* Assigned task: The expected answer is the full listing, repeated exactly and free of images.

* Entries provided:
★ ★ ★ ★

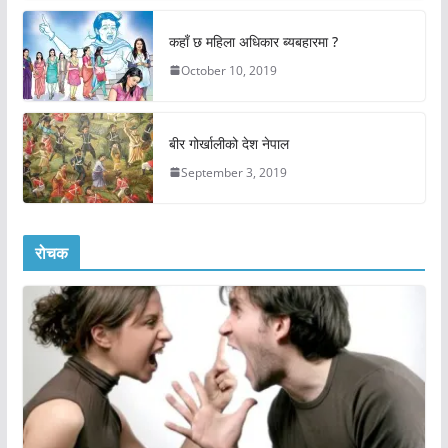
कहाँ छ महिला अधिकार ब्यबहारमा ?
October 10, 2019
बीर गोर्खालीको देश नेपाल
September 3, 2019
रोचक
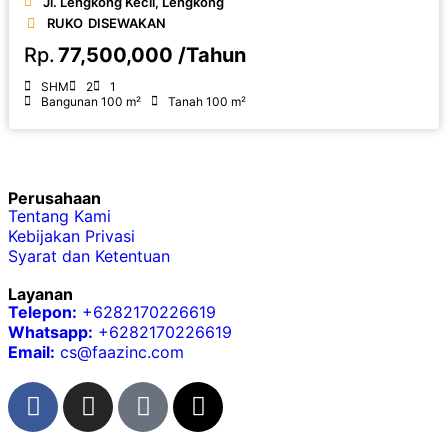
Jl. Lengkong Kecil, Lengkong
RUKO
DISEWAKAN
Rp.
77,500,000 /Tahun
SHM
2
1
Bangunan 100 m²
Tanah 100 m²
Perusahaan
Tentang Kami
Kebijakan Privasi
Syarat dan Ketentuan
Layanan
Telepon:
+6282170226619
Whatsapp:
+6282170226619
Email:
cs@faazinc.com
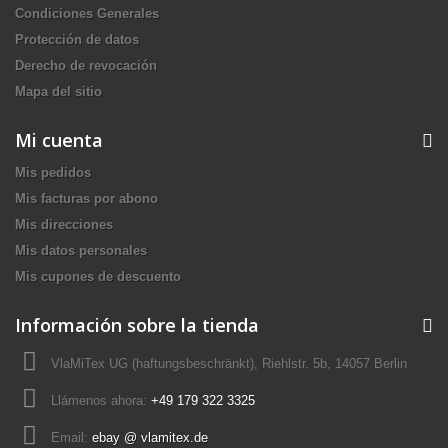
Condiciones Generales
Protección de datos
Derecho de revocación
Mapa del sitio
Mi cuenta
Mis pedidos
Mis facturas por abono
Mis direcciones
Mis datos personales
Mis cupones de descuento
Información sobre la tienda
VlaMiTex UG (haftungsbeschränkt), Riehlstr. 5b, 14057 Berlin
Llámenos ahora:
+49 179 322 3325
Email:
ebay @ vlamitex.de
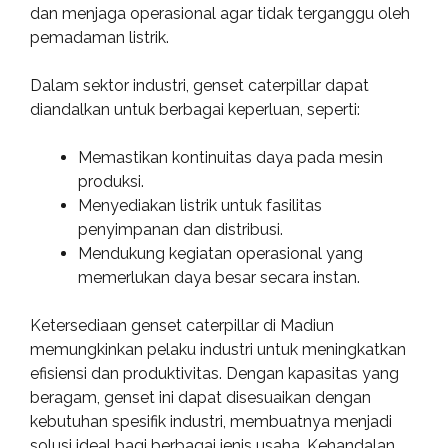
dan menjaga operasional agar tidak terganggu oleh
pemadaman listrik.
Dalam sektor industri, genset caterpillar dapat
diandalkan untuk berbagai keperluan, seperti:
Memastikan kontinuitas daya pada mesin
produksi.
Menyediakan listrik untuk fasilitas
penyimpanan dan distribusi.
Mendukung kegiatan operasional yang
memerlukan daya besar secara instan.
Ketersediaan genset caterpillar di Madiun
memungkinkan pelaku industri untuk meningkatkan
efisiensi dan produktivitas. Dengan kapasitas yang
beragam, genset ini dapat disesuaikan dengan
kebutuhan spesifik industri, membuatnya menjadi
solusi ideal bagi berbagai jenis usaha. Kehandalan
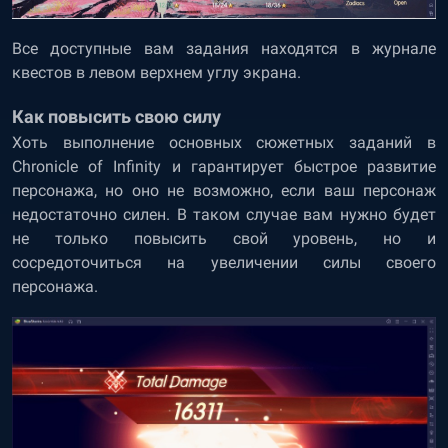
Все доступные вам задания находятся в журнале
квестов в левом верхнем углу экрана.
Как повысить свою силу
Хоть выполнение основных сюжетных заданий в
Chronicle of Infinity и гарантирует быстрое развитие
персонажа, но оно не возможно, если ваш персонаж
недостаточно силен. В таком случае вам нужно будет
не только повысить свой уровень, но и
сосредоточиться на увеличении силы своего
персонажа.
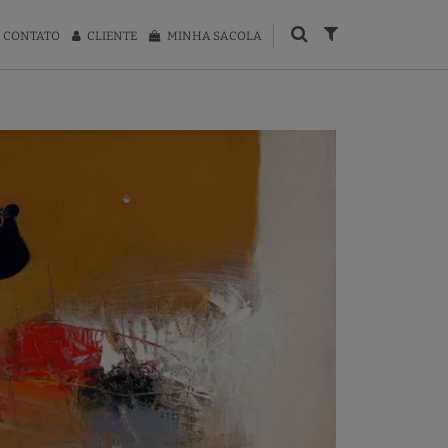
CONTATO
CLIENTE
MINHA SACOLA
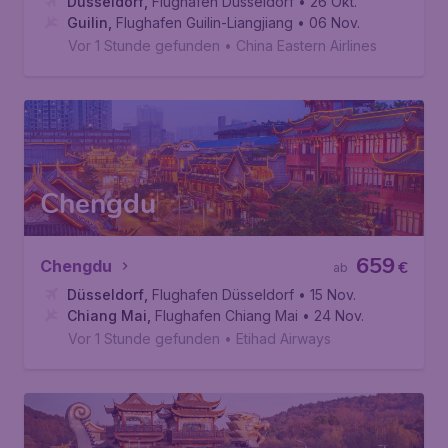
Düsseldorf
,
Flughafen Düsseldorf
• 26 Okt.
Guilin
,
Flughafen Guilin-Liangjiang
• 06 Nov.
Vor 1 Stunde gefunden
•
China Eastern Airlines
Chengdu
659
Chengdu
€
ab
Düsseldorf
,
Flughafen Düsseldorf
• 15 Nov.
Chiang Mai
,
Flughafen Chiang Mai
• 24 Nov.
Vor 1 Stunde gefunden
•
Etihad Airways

★ ★ ★ ★

* Solved problem:
कहाँ छ महिला अधिकार ब्यबहारमा ?
October 10, 2019
बीर गोर्खालीको देश नेपाल
September 3, 2019
रोचक
Jl. Lengkong Kecil, Lengkong
RUKO
DISEWAKAN
Rp.
77,500,000 /Tahun
SHM
2
1
Bangunan 100 m²
Tanah 100 m²
Perusahaan
Tentang Kami
Kebijakan Privasi
Syarat dan Ketentuan
Layanan
Telepon:
+6282170226619
Whatsapp:
+6282170226619
Email:
cs@faazinc.com
Condiciones Generales
Protección de datos
Derecho de revocación
Mapa del sitio
Mi cuenta
Mis pedidos
Mis facturas por abono
Mis direcciones
Mis datos personales
Mis cupones de descuento
Información sobre la tienda
VlaMiTex UG (haftungsbeschränkt), Riehlstr. 5b, 14057 Berlin
Llámenos ahora:
+49 179 322 3325
Email:
ebay @ vlamitex.de
dan menjaga operasional agar tidak terganggu oleh
pemadaman listrik.
Dalam sektor industri, genset caterpillar dapat
diandalkan untuk berbagai keperluan, seperti:
Memastikan kontinuitas daya pada mesin
produksi.
Menyediakan listrik untuk fasilitas
penyimpanan dan distribusi.
Mendukung kegiatan operasional yang
memerlukan daya besar secara instan.
Ketersediaan genset caterpillar di Madiun
memungkinkan pelaku industri untuk meningkatkan
efisiensi dan produktivitas. Dengan kapasitas yang
beragam, genset ini dapat disesuaikan dengan
kebutuhan spesifik industri, membuatnya menjadi
solusi ideal bagi berbagai jenis usaha. Kehandalan
Все доступные вам задания находятся в журнале
квестов в левом верхнем углу экрана.
Как повысить свою силу
Хоть выполнение основных сюжетных заданий в
Chronicle of Infinity и гарантирует быстрое развитие
персонажа, но оно не возможно, если ваш персонаж
недостаточно силен. В таком случае вам нужно будет
не только повысить свой уровень, но и
сосредоточиться на увеличении силы своего
персонажа.
CONTATO
CLIENTE
MINHA SACOLA
Düsseldorf
,
Flughafen Düsseldorf
• 26 Okt.
Guilin
,
Flughafen Guilin-Liangjiang
• 06 Nov.
Vor 1 Stunde gefunden
•
China Eastern Airlines
Chengdu
659
Chengdu
€
ab
Düsseldorf
,
Flughafen Düsseldorf
• 15 Nov.
Chiang Mai
,
Flughafen Chiang Mai
• 24 Nov.
Vor 1 Stunde gefunden
•
Etihad Airways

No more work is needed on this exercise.